Sie hasste ihre Arbeit beim Secondhandladen, wo es ständig nach Mottenkugeln und abgestandenem Schweiß roch und sie vorgeben musste, nett zu unhöflichen Kunden zu sein. Sie hasste es, dass sie als Sechzehnjährige ohne High School Abschluss nicht mehr als neun Dollar die Stunde verdienen konnte.
Doch sie hatte eine Entscheidung getroffen. Sie war fast unabhängig.
Die Badezimmertür ging plötzlich auf, wurde von der anderen Seite aufgestoßen. Tommy hielt inne, als er sie vor dem Spiegel stehen sah.
“Was zum Teufel, Tommy!” rief Sara. “Ich bin hier drin!”
“Warum hast du die Tür nicht abgeschlossen?” erwiderte er.
“Sie war doch zu, oder nicht?”
“Beeil dich! Ich muss pinkeln!”
“Raus jetzt!” Sie drückte die Tür zu und ließ den älteren Jungen hinter ihr fluchen. Das Leben in einer Wohngemeinschaft war alles andere als glamourös, doch sie hatte sich in dem letzten Jahr, seit sie hier wohnte, daran gewöhnt. Oder war es schon länger? Dreizehn Monate oder so, berechnete sie.

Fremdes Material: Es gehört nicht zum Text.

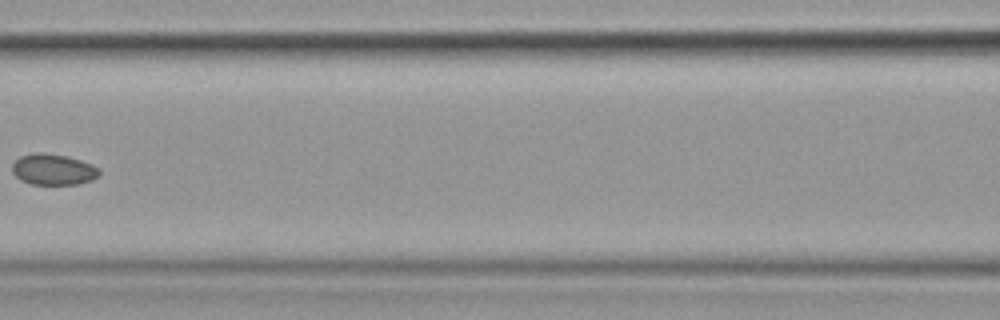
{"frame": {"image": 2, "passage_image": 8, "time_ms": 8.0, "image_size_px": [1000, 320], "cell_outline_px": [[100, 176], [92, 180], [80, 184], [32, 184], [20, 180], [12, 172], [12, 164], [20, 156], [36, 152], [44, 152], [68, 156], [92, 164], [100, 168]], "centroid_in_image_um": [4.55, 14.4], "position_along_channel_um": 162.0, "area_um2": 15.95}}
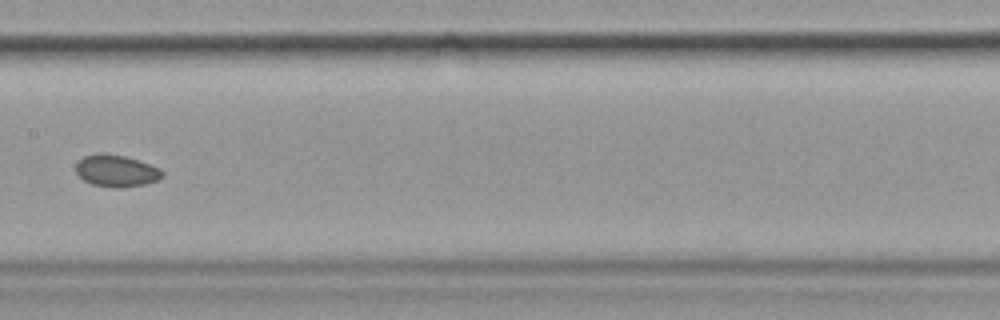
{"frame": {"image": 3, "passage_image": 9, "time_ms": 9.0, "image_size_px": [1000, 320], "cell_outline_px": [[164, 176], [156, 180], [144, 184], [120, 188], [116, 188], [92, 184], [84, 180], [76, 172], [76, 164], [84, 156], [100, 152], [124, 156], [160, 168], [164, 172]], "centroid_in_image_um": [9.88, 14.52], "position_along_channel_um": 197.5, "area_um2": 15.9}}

Sie legte etwas Wimperntusche auf und inspizierte sich erneut. Das reicht, dachte sie. Trotz Camillas Bemühungen trug sie nicht gerne viel Makeup. Und außerdem wuchs sie immer noch.
Sie ging gerade rechtzeitig aus dem Bad, das zur Küche hinaus öffnete, um zu sehen, wie Tommy sich von der Spüle abwandte und seinen Hosenstall zumachte.
“Oh Gott”, zuckte sie zusammen, “bitte sag mir, dass du nicht gerade in die Spüle gepinkelt hast.”
“Du hast zu lange gebraucht.”
“Gott, du bist widerlich.” Sie ging auf den alten beigen Kühlschrank zu und nahm eine Flasche Wasser heraus – ganz sicher tränke sie jetzt kein Leitungswasser, so viel stand fest – und als sie ihn wieder schloss, bemerkte sie die Tafel.
Sie zuckte erneut zusammen.
An der Kühlschranktür hing eine magnetische Tafel mit sechs Namen in schwarzer Schrift, alle Mitbewohner. Unter jedem Namen stand eine Nummer. Alle sechs waren für einen Teil der Miete verantwortlich und teilten sich auch die Rechnungen monatlich. Konnten sie ihren Teil nicht zahlen, dann hatten sie drei Monate Zeit, um ihre Schulden zu tilgen, sonst mussten sie ausziehen. Die Nummer unter Saras Namen war die größte.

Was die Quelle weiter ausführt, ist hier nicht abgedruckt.